EXTRACTED TEXT -
Chris Elena’s short film Audio Guide is his best yet, and he made it on film, with no funding. Consider this a guide on how to go out into the great unknown and shoot that short film you’ve always wanted to make.
Set in real time as a young art student’s entire perception of reality falls apart, Chris Elena’s short film Audio Guide is a thrilling work of high concept, low budget filmmaking. Audrey (Emma Wright) peruses a small art gallery, pointing her audio guide at various works of art. The regal voice on the device (Nyx Calder) does as it should, for a while, recounting facts about the artworks in the gallery. Everything changes when Audrey points the device at another person, and the voice tells us everything about them, including when and how they will die. Over the next ten minutes, we watch Audrey realise that everything she thought she knew about the world is wrong. She tests the device’s limits, but she’s putting off the ultimate revelation: pointing it at herself.

(Saved entries)
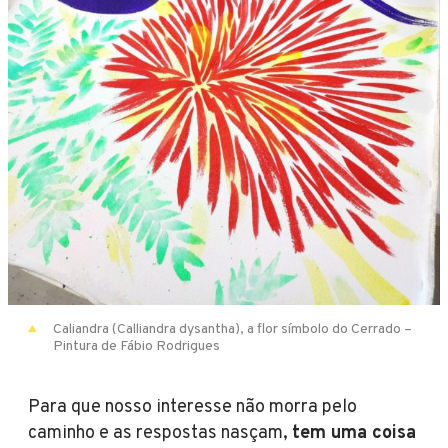
Caliandra (Calliandra dysantha), a flor símbolo do Cerrado –
Pintura de Fábio Rodrigues
Para que nosso interesse não morra pelo
caminho e as respostas nasçam,
tem uma coisa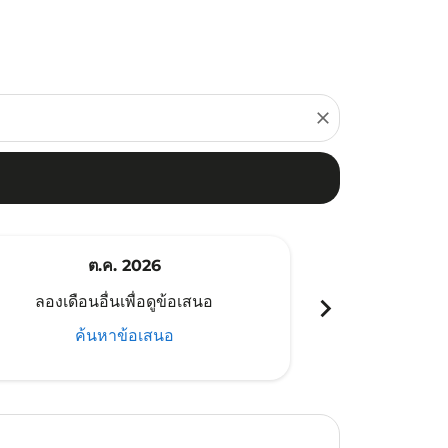
close
ต.ค. 2026
พ
chevron_right
ลองเดือนอื่นเพื่อดูข้อเสนอ
ลองเดือนอ
ค้นหาข้อเสนอ
ค้น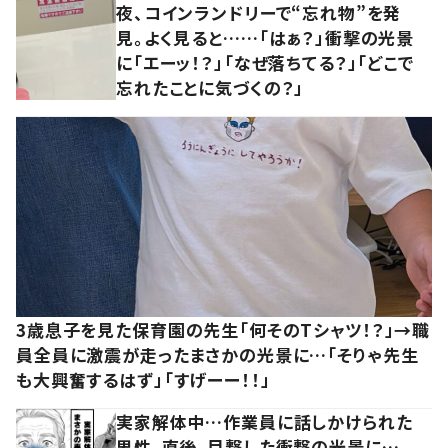
夜、コインランドリーで“忘れ物”を発
見。よく見ると……「はぁ？」衝撃の光景
に「エーッ！？」「なぜ落ちてる？」「どこで
忘れたことに気づくの？」
3歳息子を見た保育園の先生「何そのTシャツ！？」→職
員全員に激震が走ったまさかの光景に…「そりゃ先生
も大興奮するはず」「すげーー！！」
実家解体中…作業員に話しかけられた
男性。直後、目撃した衝撃の光景に…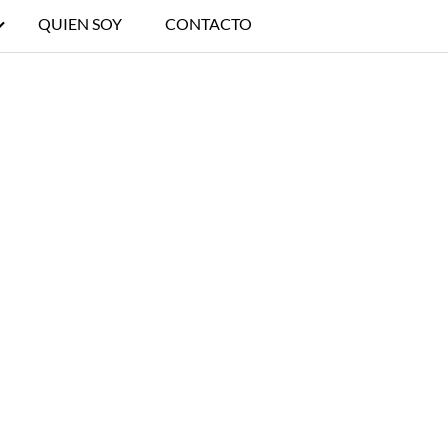
QUIEN SOY
CONTACTO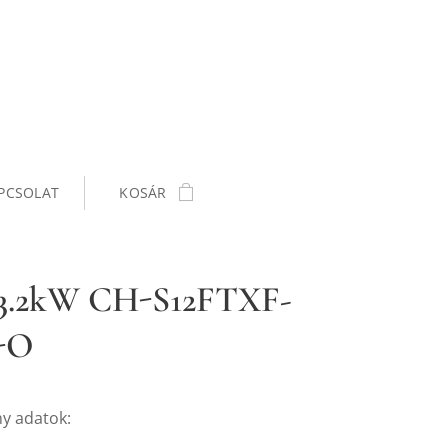
PCSOLAT
KOSÁR
 3.2kW CH-S12FTXF-
-O
ny adatok: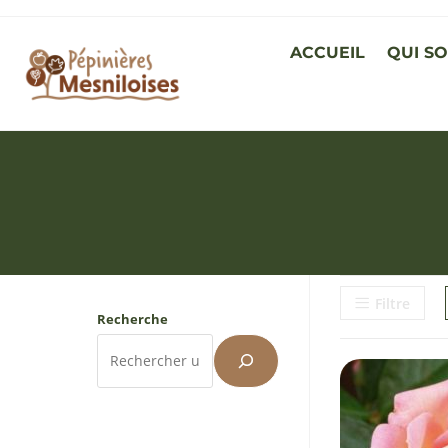
ACCUEIL
QUI S
Filtre
Recherche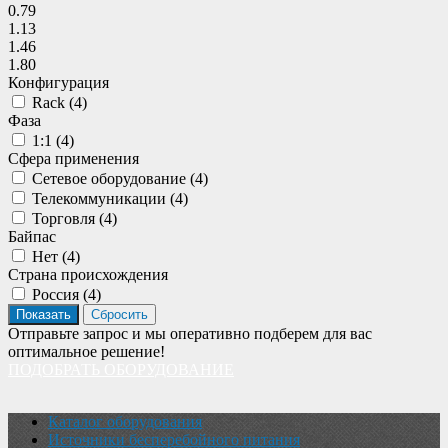
0.79
1.13
1.46
1.80
Конфигурация
Rack (
4
)
Фаза
1:1 (
4
)
Сфера применения
Сетевое оборудование (
4
)
Телекоммуникации (
4
)
Торговля (
4
)
Байпас
Нет (
4
)
Страна происхождения
Россия (
4
)
Отправьте запрос и мы оперативно подберем для вас
оптимальное решение!
ПОДОБРАТЬ ОБОРУДОВАНИЕ
Каталог оборудования
Источники бесперебойного питания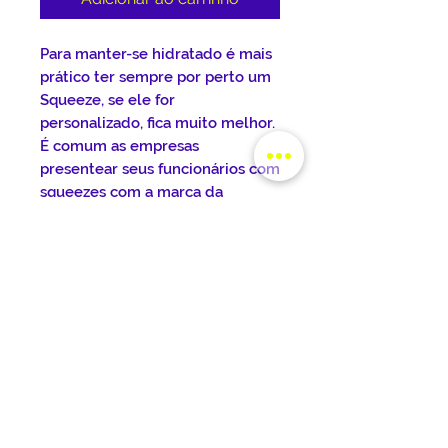
Para manter-se hidratado é mais
prático ter sempre por perto um
Squeeze, se ele for
personalizado, fica muito melhor.
É comum as empresas
presentear seus funcionários com
squeezes com a marca da
empresa, sempre visando o meio
ambiente, pois elimina a
utilização de copos descartáveis.
Estes squeezes de alumínio, tem
design ousado, na cor prata, ideal
para academias e esportes em
geral.
DETALHES DO PRODUTO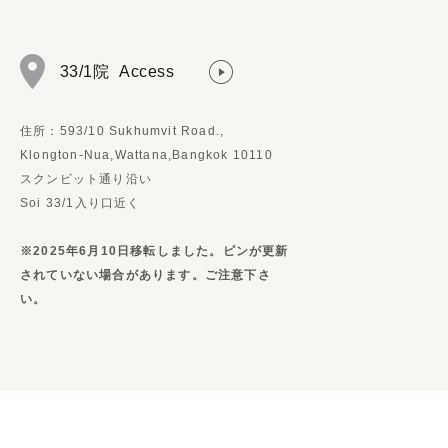
33/1院
Access
住所：593/10 Sukhumvit Road.,
Klongton-Nua,Wattana,Bangkok 10110
スクンビット通り沿い
Soi 33/1入り口近く
※2025年6月10日移転しました。ピンが更新
されていない場合があります。ご注意下さ
い。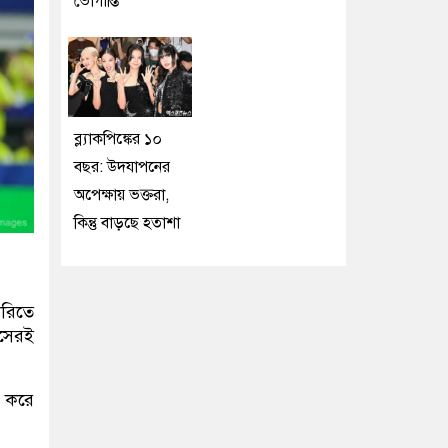
ভোগান্তি
ব্ল্যাকপিঙ্কের ১০
বছর: উদযাপনের
অপেক্ষায় ভক্তরা,
কিন্তু বাড়ছে হতাশা
ারিতে
াসেরই
 করে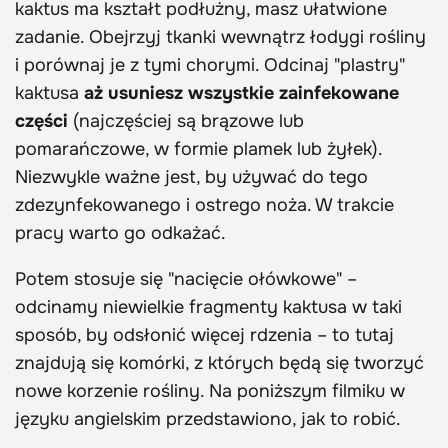
kaktus ma kształt podłużny, masz ułatwione
zadanie. Obejrzyj tkanki wewnątrz łodygi rośliny
i porównaj je z tymi chorymi. Odcinaj "plastry"
kaktusa
aż usuniesz wszystkie zainfekowane
części
(najczęściej są brązowe lub
pomarańczowe, w formie plamek lub żyłek).
Niezwykle ważne jest, by używać do tego
zdezynfekowanego i ostrego noża. W trakcie
pracy warto go odkażać.
Potem stosuje się "nacięcie ołówkowe" –
odcinamy niewielkie fragmenty kaktusa w taki
sposób, by odsłonić więcej rdzenia – to tutaj
znajdują się komórki, z których będą się tworzyć
nowe korzenie rośliny. Na poniższym filmiku w
języku angielskim przedstawiono, jak to robić.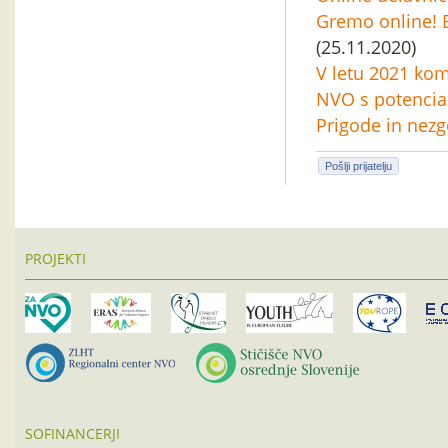
Gremo online! 
(25.11.2020)
V letu 2021 kom
NVO s potencia
Prigode in nez
Pošlji prijatelju
PROJEKTI
SOFINANCERJI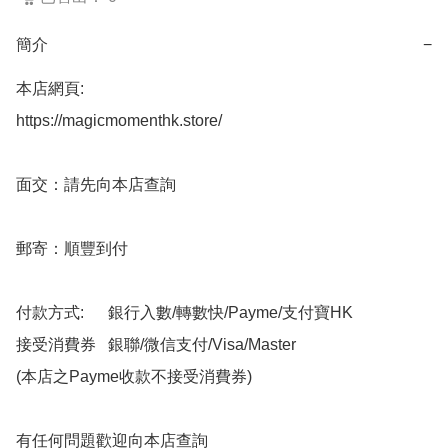
簡介
−
本店網頁:

https://magicmomenthk.store/

面交：請先向本店查詢

郵寄：順豐到付

付款方式:      銀行入數/轉數快/Payme/支付寶HK

接受消費券   銀聯/微信支付/Visa/Master

(本店之Payme收款不接受消費券)

有任何問題歡迎向本店查詢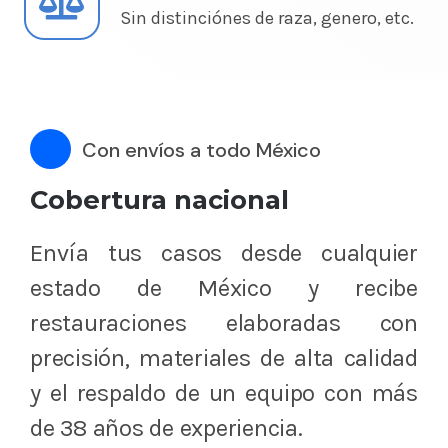
Sin distinciónes de raza, genero, etc.
Con envíos a todo México
Cobertura nacional
Envía tus casos desde cualquier
estado de México y recibe
restauraciones elaboradas con
precisión, materiales de alta calidad
y el respaldo de un equipo con más
de 38 años de experiencia.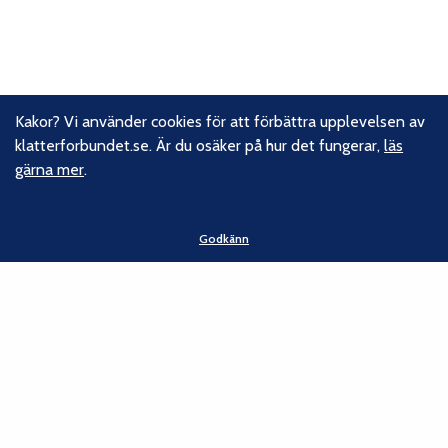
Kakor? Vi använder cookies för att förbättra upplevelsen av
klatterforbundet.se. Är du osäker på hur det fungerar,
läs
gärna mer
.
Godkänn
Om oss
Svenska Klätterförbundet består av ett 80-tal klubbar och
över 16 000 medlemmar. Vi finns från Trelleborg i söder till
Kiruna i norr. Klättrarna i Sverige är dock betydligt fler och vi
för din talan, oavsett om du är medlem eller inte.
Läs om
vårt hållbarhetsarbete.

PROBLEM -
Write out the text about the short film word for word, from "Set in real" up to and including "it at herself.". Work only from the text about the short film.

EXERCISE ANSWER -
Set in real time as a young art student’s entire perception of reality falls apart, Chris Elena’s short film Audio Guide is a thrilling work of high concept, low budget filmmaking. Audrey (Emma Wright) peruses a small art gallery, pointing her audio guide at various works of art. The regal voice on the device (Nyx Calder) does as it should, for a while, recounting facts about the artworks in the gallery. Everything changes when Audrey points the device at another person, and the voice tells us everything about them, including when and how they will die. Over the next ten minutes, we watch Audrey realise that everything she thought she knew about the world is wrong. She tests the device’s limits, but she’s putting off the ultimate revelation: pointing it at herself.